For the first time in my life, planning isn't going as well as I had planned. Craig Dylke is fond of saying that planning is for communists and school girls. I on the other hand have often said that with good information, events and their outcomes will be possible. The "good information" part though is critical. For the longest time, since my second year of high school (7 years ago) I've had kind of a crush on a particular girl. However, my crippling shyness and the fact that I moved 3000 miles away prevented me from ever doing anything about it. We however remained friends and I had always figured that if I moved back to Southern California, I could use the friendship as a springboard for a relationship. Poor foolish me. Last week I called her just to see how things were going when she told me some shocking news. She was gay, a lesbian. She had tried dating guys but found girls better. Well, so much for that plan! After hanging up, I noticed dull pain throughout my left arm, the sure sign of a broken heart.

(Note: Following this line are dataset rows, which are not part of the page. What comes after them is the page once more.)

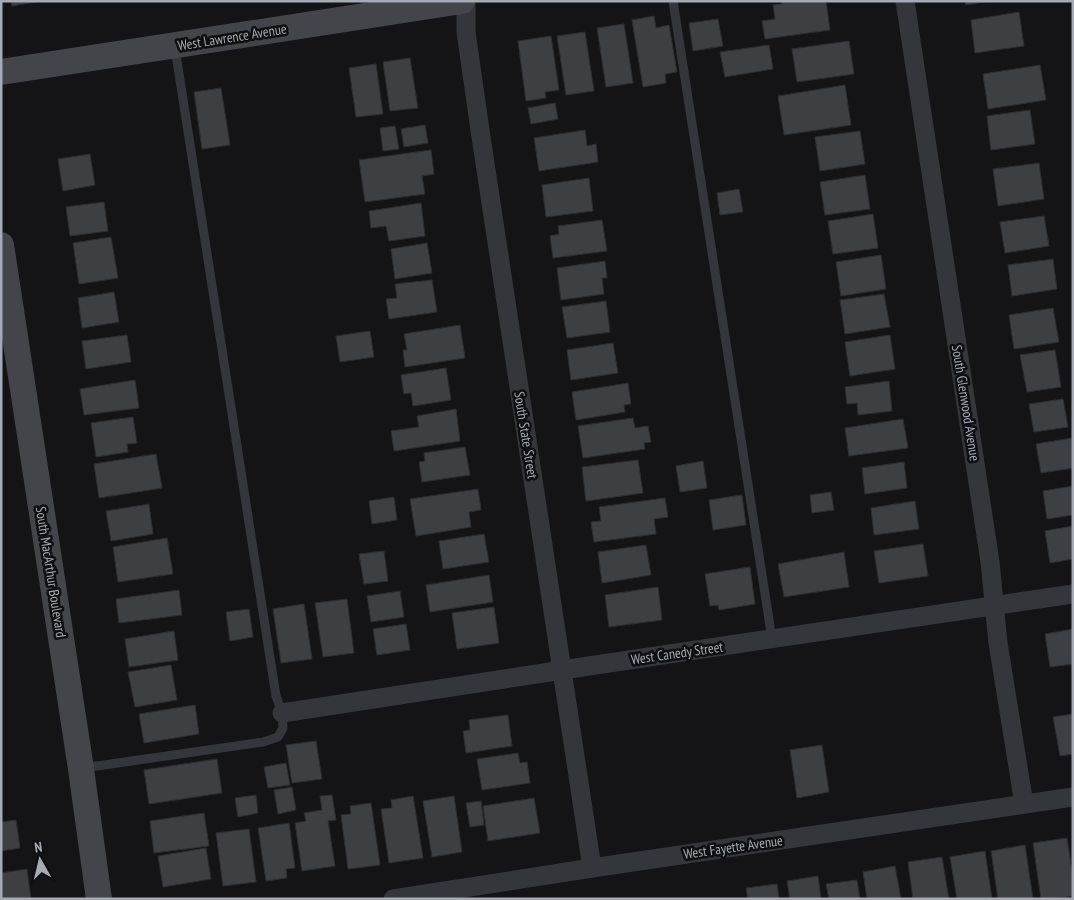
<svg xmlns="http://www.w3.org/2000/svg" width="1074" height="900" font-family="'PT Sans Narrow',sans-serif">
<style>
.building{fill:#3e3f43;stroke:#2e2e32}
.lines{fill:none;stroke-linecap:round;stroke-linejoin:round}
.lane{stroke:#35363b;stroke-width:9}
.street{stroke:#35363b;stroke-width:19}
.secondary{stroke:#43454b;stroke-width:26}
.labels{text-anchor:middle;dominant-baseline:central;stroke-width:5;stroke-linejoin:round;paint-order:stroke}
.street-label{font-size:14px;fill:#a6aab6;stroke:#0f0f11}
</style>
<rect width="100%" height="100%" fill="#141416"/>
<!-- building -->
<g class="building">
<polygon points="11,1 42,1 12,6"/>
<polygon points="781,1 826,1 830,30 765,39 762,21 775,19 773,5 782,4"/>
<polygon points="965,1 990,1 966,5"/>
<polygon points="1019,12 1024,46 975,53 971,20"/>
<polygon points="654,16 656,28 669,25 677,72 665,74 666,83 643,87 632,20"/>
<polygon points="718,19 723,46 693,51 689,23"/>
<polygon points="624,24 633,83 606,87 597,28"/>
<polygon points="585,32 594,91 566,95 557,36"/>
<polygon points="551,36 559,90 545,92 546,98 526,101 518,41"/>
<polygon points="849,41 854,74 797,82 792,49"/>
<polygon points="769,45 773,69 725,77 720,52"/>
<polygon points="410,58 418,108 390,111 383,62"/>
<polygon points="376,64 383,114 356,117 349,68"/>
<polygon points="1040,65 1046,100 988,109 983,74"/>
<polygon points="845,85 851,125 784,135 778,96"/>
<polygon points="221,88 230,145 202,149 194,92"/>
<polygon points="555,103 558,119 531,124 528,108"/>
<polygon points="1030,110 1035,144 991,150 987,116"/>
<polygon points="425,125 428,143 404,147 401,129"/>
<polygon points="395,126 399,149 383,151 380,128"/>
<polygon points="585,130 587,146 596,144 598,162 539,171 534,138"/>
<polygon points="860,131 865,164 820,171 815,137"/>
<polygon points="431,150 434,174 422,176 425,194 365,202 359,160"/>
<polygon points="90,154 95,185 63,191 58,159"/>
<polygon points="1039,163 1044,199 998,206 993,169"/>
<polygon points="865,175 870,209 825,215 820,182"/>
<polygon points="589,178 593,211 546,217 542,185"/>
<polygon points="739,189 743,212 720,215 717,193"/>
<polygon points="104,202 108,231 70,236 66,207"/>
<polygon points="421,203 425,236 389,241 386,226 371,228 369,211"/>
<polygon points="873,214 878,248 833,254 828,221"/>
<polygon points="1044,216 1049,246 1005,253 1000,222"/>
<polygon points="602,220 607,251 553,258 550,236 559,234 558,226"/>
<polygon points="111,237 118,278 79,284 73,243"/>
<polygon points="427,243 432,273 395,279 391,249"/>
<polygon points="881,255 886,289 841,296 836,262"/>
<polygon points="1053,259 1057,289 1012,296 1008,265"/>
<polygon points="605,261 607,278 602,278 604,294 561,300 557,268"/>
<polygon points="432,280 437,312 389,319 386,299 397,298 395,284"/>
<polygon points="114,292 119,322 82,328 78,298"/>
<polygon points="884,294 890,327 845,334 840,300"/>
<polygon points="606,301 610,332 567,338 562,307"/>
<polygon points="1053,308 1059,342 1014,349 1009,315"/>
<polygon points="460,325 465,358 405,367 403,350 407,350 404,334"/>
<polygon points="370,331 374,357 340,362 336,336"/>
<polygon points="127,335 131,362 86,369 82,341"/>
<polygon points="890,335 895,369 850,376 845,342"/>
<polygon points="613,343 618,373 571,380 567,350"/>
<polygon points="1055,350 1061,387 1027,392 1020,355"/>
<polygon points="446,368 451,400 413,406 411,393 404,394 401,375"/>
<polygon points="135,380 139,408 84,415 80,389"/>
<polygon points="889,381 892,411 858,415 857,403 847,404 845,387"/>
<polygon points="628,383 631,404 624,405 625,412 576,420 572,392"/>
<polygon points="1063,399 1068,427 1034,432 1029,404"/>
<polygon points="456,409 460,441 394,451 391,431 419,427 417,416"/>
<polygon points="133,417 137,443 127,444 128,452 96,457 91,423"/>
<polygon points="633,418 635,428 648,426 651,442 644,443 645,449 583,458 578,426"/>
<polygon points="903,419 908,448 849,456 845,428"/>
<polygon points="1072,438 1073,468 1041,473 1036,444"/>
<polygon points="465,447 470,475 422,482 419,462 425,461 424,453"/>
<polygon points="156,454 162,488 99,498 94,464"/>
<polygon points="638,460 643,493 586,501 582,467"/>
<polygon points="703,461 707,488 680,492 676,466"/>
<polygon points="904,462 907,488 865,494 862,468"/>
<polygon points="1073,486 1073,515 1047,519 1043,491"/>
<polygon points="478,489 481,510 469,512 471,527 416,536 410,499"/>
<polygon points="831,492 834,510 812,513 810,495"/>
<polygon points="742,495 746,525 713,530 709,500"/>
<polygon points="394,497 397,520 372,524 369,501"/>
<polygon points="665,498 668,517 654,519 656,534 594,542 591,522 601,521 599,507"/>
<polygon points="915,501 919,529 874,535 871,508"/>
<polygon points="149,504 153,534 111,541 106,511"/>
<polygon points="1073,526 1073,559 1050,563 1045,531"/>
<polygon points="484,534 489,562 443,569 439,541"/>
<polygon points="167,538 173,574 118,582 113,547"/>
<polygon points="923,544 928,576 879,583 874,551"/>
<polygon points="646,545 651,575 602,583 598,552"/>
<polygon points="384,551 388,581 364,584 359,554"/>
<polygon points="844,552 849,587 784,597 778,564"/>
<polygon points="750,567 755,604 719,610 718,605 710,606 705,574"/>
<polygon points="489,575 493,602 430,612 426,585"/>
<polygon points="658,587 662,620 609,627 605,595"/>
<polygon points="179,590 182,615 119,623 116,599"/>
<polygon points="400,591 404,617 371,622 367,596"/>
<polygon points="347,599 354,653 323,657 315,603"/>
<polygon points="304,604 312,659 281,663 273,609"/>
<polygon points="494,607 499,643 457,649 452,613"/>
<polygon points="249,609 253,637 230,641 226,612"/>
<polygon points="406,624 410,650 377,655 373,629"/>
<polygon points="1073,629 1073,664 1050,667 1045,634"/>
<polygon points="174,631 178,660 129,667 125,639"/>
<polygon points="171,665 177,700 135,707 128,672"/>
<polygon points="195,705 199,734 144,743 139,714"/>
<polygon points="1073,714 1073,754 1060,756 1053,717"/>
<polygon points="508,715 512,746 466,753 463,731 470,730 469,720"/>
<polygon points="316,741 322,779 292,783 286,745"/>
<polygon points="822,745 829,792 797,798 790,750"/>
<polygon points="518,753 520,763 527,762 530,783 482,790 477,759"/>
<polygon points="217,759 222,793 149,804 144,770"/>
<polygon points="286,763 290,785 268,788 264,767"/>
<polygon points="292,787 296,810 278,814 274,790"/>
<polygon points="256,795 258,813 238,817 235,798"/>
<polygon points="332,795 336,820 328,821 335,866 302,871 295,823 306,821 304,813 322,810 320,796"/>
<polygon points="413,796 423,858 389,863 381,809 392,808 391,800"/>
<polygon points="454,796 462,852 432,857 423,801"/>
<polygon points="534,798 540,833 488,841 483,806"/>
<polygon points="481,801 484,825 470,827 466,803"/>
<polygon points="371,803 380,865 348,869 341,815 351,814 350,806"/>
<polygon points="204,813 209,846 154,853 150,821"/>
<polygon points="16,820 20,848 1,851 1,822"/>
<polygon points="289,823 295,868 286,869 287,878 266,881 258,828"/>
<polygon points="249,829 256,882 223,886 216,833"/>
<polygon points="1067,838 1073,878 1073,896 1056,899 1041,899 1033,843"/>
<polygon points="1025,845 1033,899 998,899 991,851"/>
<polygon points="206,848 211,879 163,887 158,856"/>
<polygon points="985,851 992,899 957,899 950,857"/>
<polygon points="942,857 949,899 913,899 908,862"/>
<polygon points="895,866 901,899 867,899 863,872"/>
<polygon points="27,869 31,899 1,899 1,873"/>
<polygon points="818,876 821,899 790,899 787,881"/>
<polygon points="857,880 860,899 829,899 826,884"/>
<polygon points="777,884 779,899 748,899 746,888"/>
</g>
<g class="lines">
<!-- lane -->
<g class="lane">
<polyline points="673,1 772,639"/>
<polyline points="83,768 263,742 278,737 283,728 282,713 276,696 175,48"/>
</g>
<!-- street -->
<g class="street">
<polyline points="466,1 466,32 481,137 592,868"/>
<polyline points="905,1 990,562 998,643 1024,804"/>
<polyline points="282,713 589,666 1073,594"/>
<polyline points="393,899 592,868 1073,797"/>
</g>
<!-- secondary -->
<g class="secondary">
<polyline points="1,72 462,1"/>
<polyline points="1,245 81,769 99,899"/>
</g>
</g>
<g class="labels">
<!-- street labels -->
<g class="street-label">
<text transform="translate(232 37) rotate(-9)">West Lawrence Avenue</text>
<text transform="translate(966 403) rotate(81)">South Glenwood Avenue</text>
<text transform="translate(526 435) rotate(81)">South State Street</text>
<text transform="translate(51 572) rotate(81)">South MacArthur Boulevard</text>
<text transform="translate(677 653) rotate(-8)">West Canedy Street</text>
<text transform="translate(733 847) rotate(-8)">West Fayette Avenue</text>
</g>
</g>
<!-- border -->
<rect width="1074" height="900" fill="none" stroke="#a6aab6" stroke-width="5"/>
<!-- north arrow -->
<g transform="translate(40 860) rotate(352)" stroke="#0f0f11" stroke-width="4" paint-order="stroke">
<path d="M0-4L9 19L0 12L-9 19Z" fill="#a6aab6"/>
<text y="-8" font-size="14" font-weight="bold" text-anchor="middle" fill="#a6aab6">N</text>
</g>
</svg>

Look on the bright side, I thought to myself, I can better concentrate on someone else. I had hooked up with a girl at a party only two days before leaving Edmonton for field school and then for South Dakota and figured that things there were promising. After all, in her e-mails to me she had given me a stupidly lovable nick name, a good sign if ever I saw one. She had however neglected to mention that she was seeing someone else. So much for that plan too.
This is also the first time in my life that I'm not certain of where exactly I want to be one year from now. Since Jr. High I had known that I wanted to study paleontology at the U of Alberta. Of course at the time I thought that there were closer ties with the Royal Tyrrell and that there would be dinosaur specialist here (but that's another issue). Now that I need to start picking a grad school. I'm much less certain. I need to take the GRE's and schmooze with potential advisors and see what I'm even going to specifically study next year. I also feel like I need to produce some sort of master work that I can present while I'm applying as sort of the kicker.
I had always planned to be happy and successful at 25. The domino's need to start falling into place. I need a new plan of action. It seems like I'm turning my life on its head, but I need to step it into high gear.
And for somebody who's had 4 complete meals in as many days, i'm surprised how lucid I am.